Acoustic and phonetic contexts are very important in speech recognition. Achieving the highest possible levels of speech recognition performance means making efficient use of all the contextual information. However, current hidden Markov model (HMM) technology primarily approaches the problem from a top-down perspective by modeling phonetic context. In this dissertation work, we present various methods to incorporate acoustic contextual information in HMM-based speech recognition. To evaluate the performance of the proposed methods, we use three kinds of speech databases.
First, we propose a variable information rate (VIR) model which applies different information rates to all basic portions of sampled speech waveform. As a special case of VIR model, we use context-dependent state weights as a scaling factor to reflect the informational importance within each portion of the signal. The discriminating power of the individual states is evaluated based on the acoustic context. Context-dependent state weights are supposed to reduce the influence of non-characteristic feature vectors and to raise the influence of typical feature vectors on the observation probability of an HMM state. The additional parameters are estimated by using the generalized probabilistic descent (GPD) training algorithm. The proposed method does not increase the complexity of the recognizer and can be implemented with minor modification of the conventional recognition algorithm. In speaker-independent speech recognition experiments, the proposed method results in considerably improved performance than the conventional method that treats all speech segments with the same importance.
Second, a new approach of using multi-layer perceptrons (MLPs) to estimate context-dependent state weights is proposed. MLPs have a very flexible architecture which can easily accommodate contextual inputs, and thus we employ this merit of MLPs in order to obtain state weights with the wider acoustic context. In this approach, MLP outputs are used as state-dependent weights of HMM log state-likelihoods. The MLP is trained in two steps. In the first step, context-dependent state weights with explicit context classification are used as the desired outputs, and the MLP is trained with the error back-propagation (EBP) algorithm. In the second step, the MLP parameters are adapted by a discriminative training in order to further improve the discriminability of competing HMM states. The proposed method reduces the error rate considerably as compared with the conventional HMM in three kinds of speech recognition tasks.
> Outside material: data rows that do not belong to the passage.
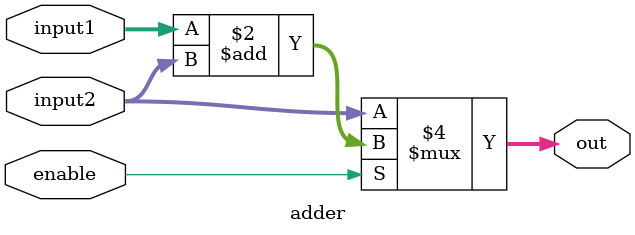
<source format=v>
/*
	Authored 2018-2019, Ryan Voo.

	All rights reserved.
	Redistribution and use in source and binary forms, with or without
	modification, are permitted provided that the following conditions
	are met:

	*	Redistributions of source code must retain the above
		copyright notice, this list of conditions and the following
		disclaimer.

	*	Redistributions in binary form must reproduce the above
		copyright notice, this list of conditions and the following
		disclaimer in the documentation and/or other materials
		provided with the distribution.

	*	Neither the name of the author nor the names of its
		contributors may be used to endorse or promote products
		derived from this software without specific prior written
		permission.

	THIS SOFTWARE IS PROVIDED BY THE COPYRIGHT HOLDERS AND CONTRIBUTORS
	"AS IS" AND ANY EXPRESS OR IMPLIED WARRANTIES, INCLUDING, BUT NOT
	LIMITED TO, THE IMPLIED WARRANTIES OF MERCHANTABILITY AND FITNESS
	FOR A PARTICULAR PURPOSE ARE DISCLAIMED. IN NO EVENT SHALL THE
	COPYRIGHT OWNER OR CONTRIBUTORS BE LIABLE FOR ANY DIRECT, INDIRECT,
	INCIDENTAL, SPECIAL, EXEMPLARY, OR CONSEQUENTIAL DAMAGES (INCLUDING,
	BUT NOT LIMITED TO, PROCUREMENT OF SUBSTITUTE GOODS OR SERVICES;
	LOSS OF USE, DATA, OR PROFITS; OR BUSINESS INTERRUPTION) HOWEVER
	CAUSED AND ON ANY THEORY OF LIABILITY, WHETHER IN CONTRACT, STRICT
	LIABILITY, OR TORT (INCLUDING NEGLIGENCE OR OTHERWISE) ARISING IN
	ANY WAY OUT OF THE USE OF THIS SOFTWARE, EVEN IF ADVISED OF THE
	POSSIBILITY OF SUCH DAMAGE.
*/



/*
 *	Description:
 *
 *		This module implements an adder for use by the branch unit
 *		and program counter increment among other things.
 */



module adder(
    input [31:0] input1,
    input [31:0] input2,
    output reg [31:0] out,
    input enable
);

    always @* begin
        if (enable) begin
            out = input1 + input2;
        end else begin
            out = input2;
        end
    end

endmodule

</source>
Third, a novel method is proposed to incorporate acoustic contextual information into speech recognizers based on HMM. Acoustic contextual information in conventional HMMs is hardly taken into account except for higher-order derivative features, and thus the possible correlation of the successive acoustic vectors is overlooked. We investigate the effects of contextual inputs in HMM-based speech recognizers, and these effects are incorporated into contextual information parameters with simplifying assumptions. The contextual information parameters are shown to measure both the degree of correlation of the input features and the boundary uncertainties between HMM states. The parameter estimation and recognition algorithms can be implemented without extensive modification or increased complexity. Experimental results show that the recognizer with contextual information results in much better performance than the conventional HMM speech recognizer.
Finally, we propose a VIR analysis in which the amount of information within a basic period of speech signal determines the number of features to be extracted. And we formulate the HMMs incorporating the VIR analysis. The information rate parameters, which determine the number of acoustic vectors to be extracted in the period, depend on both an HMM state and the neighboring feature vectors. The VIR analysis is incorporated into the conventional HMMs in two approaches. In the first approach, to not influence the calculation of Viterbi path within an HMM, variable information rates are applied to only within model selection steps. In the other approach, the parameters are directly incorporated into the calculation of state observation probabilities. The information rate parameters are estimated based on the minimum classification error criterion. The HMM recognizers with VIR analysis achieve 10-47% decrease in word error rate for two kinds of continuous speech recognition tasks.